26. The computer program product according to claim 25, wherein the alignment transformation is computed according to a plurality of sub-transformations, each respective sub-transformation computed from one of a plurality of discrepancy scores.

27. The computerized system according to claim 25, further comprising program code configured to bundle adjust the SFM values of at least one of the plurality of map tiles and the overlap.

28. The computer program product according to claim 25, further comprising program code configured to model align at least some of the plurality of 3D urban models, each associated with the respective map tile, to produce a large-scale 3D urban model.

29. The computer program product according to claim 28, further comprising program code configured to separate at least some of the 3D urban models into a plurality of building models and a plurality of terrain models, and wherein the model aligning is performed separately for the plurality of terrain models.

30. The computer program product according to claim 28, further comprising program code configured to separating at least some of the 3D urban models into a plurality of building models and a plurality of terrain models, and wherein the model aligning of the plurality of building models is performed using bundle adjustment of the transformed SFM value subset associated with the plurality of building models.

31. The computer program product according to claim 25, wherein the discrepancy score is based on at least one of the point cloud, the camera poses, and the camera intrinsic parameter values associated with the map tile overlap.

32. The computer program product according to claim 25, wherein the overlap is between 1 % and 20% of a linear dimension distance substantially orthogonal to an edge of the map tile at that overlap location.

33. The computer program product according to claim 25, wherein the overlap is sized and shaped such that between 1 % and 20% of the digital image files of that tile depict the map tile overlap.

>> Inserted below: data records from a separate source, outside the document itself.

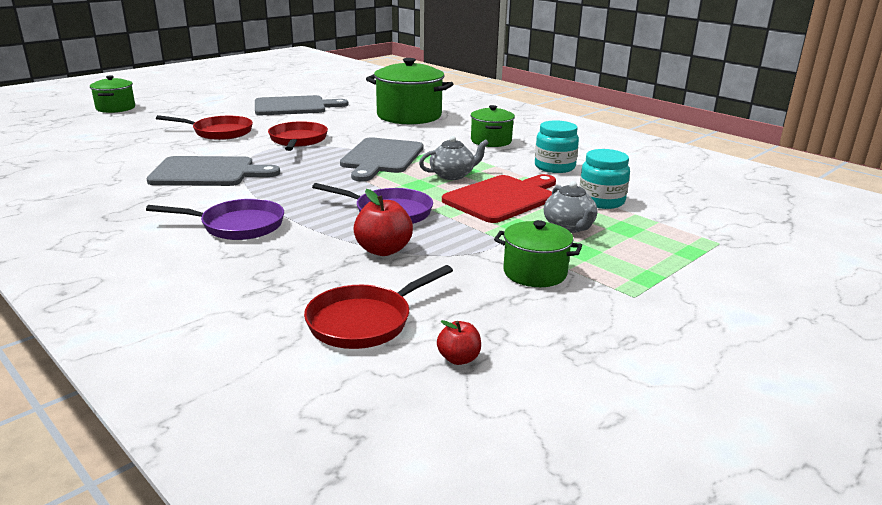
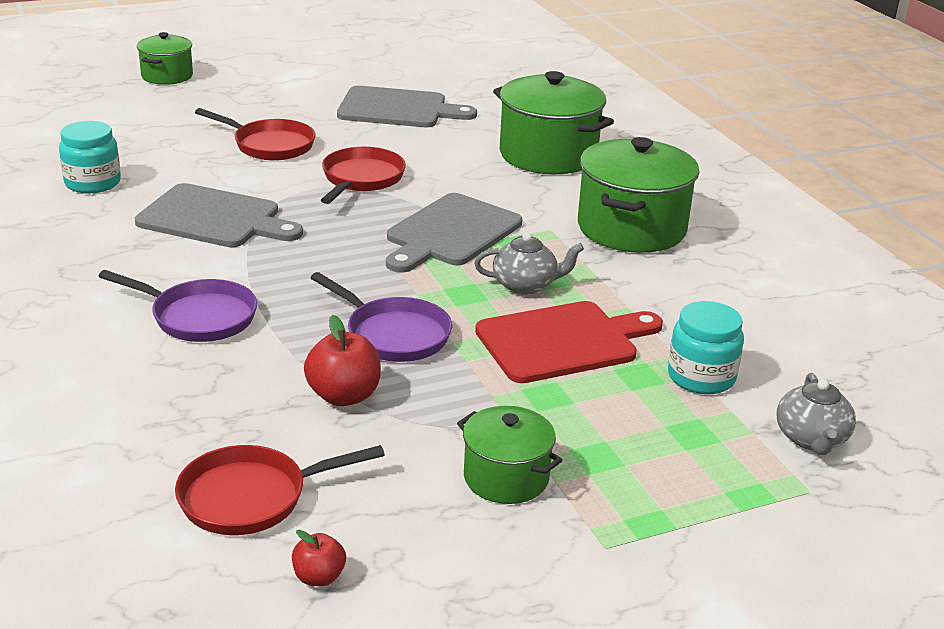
camera: 20 degrees right, 5 degrees up
(491, 141) = (631, 228): green pot -> green pot, size x1.75
(554, 167) = (686, 298): turquoise jar -> turquoise jar (93, 183)
(569, 227) = (614, 413): grey teapot -> grey teapot (811, 439)

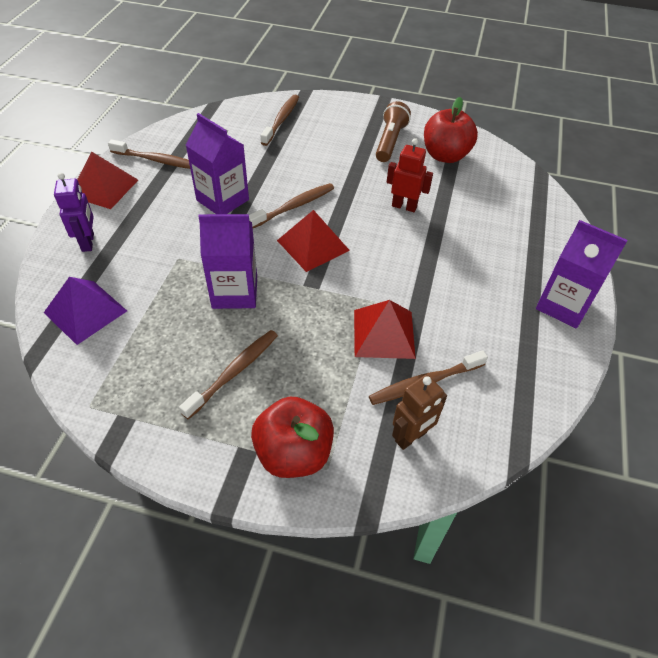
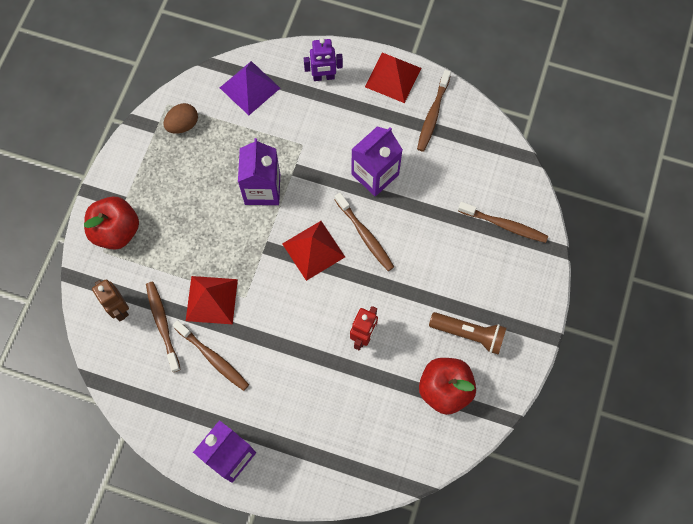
camera: 95 degrees right, 20 degrees up
(128, 383) = (183, 125): none -> brown egg
(234, 372) = (185, 192): brown toothbrush -> brown toothbrush (213, 358)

34. The computer program product according to claim 25, wherein the overlap is sized and shaped to match at least one from the group consisting of: (i) specific features at the borders of that map tile, and (ii) the number of points in the point cloud at the plurality of structural feature locations.

35. The computer program product according to claim 25, wherein at least one of the plurality of map tiles is sized and shaped to match at least one from the group consisting of: (i) specific features at the borders of that map tile, and (ii) the number of points in the point cloud at the plurality of structural feature locations.

36. The computer program product according to claim 25, wherein at least one of the plurality of map tiles is shaped at least in part as at least one from the group consisting of a square, a rectangle, a circle, a triangle, a trapezoid, a parallelepiped, a polygon, and a blob, and wherein the shape is selected according to the plurality of structural feature locations.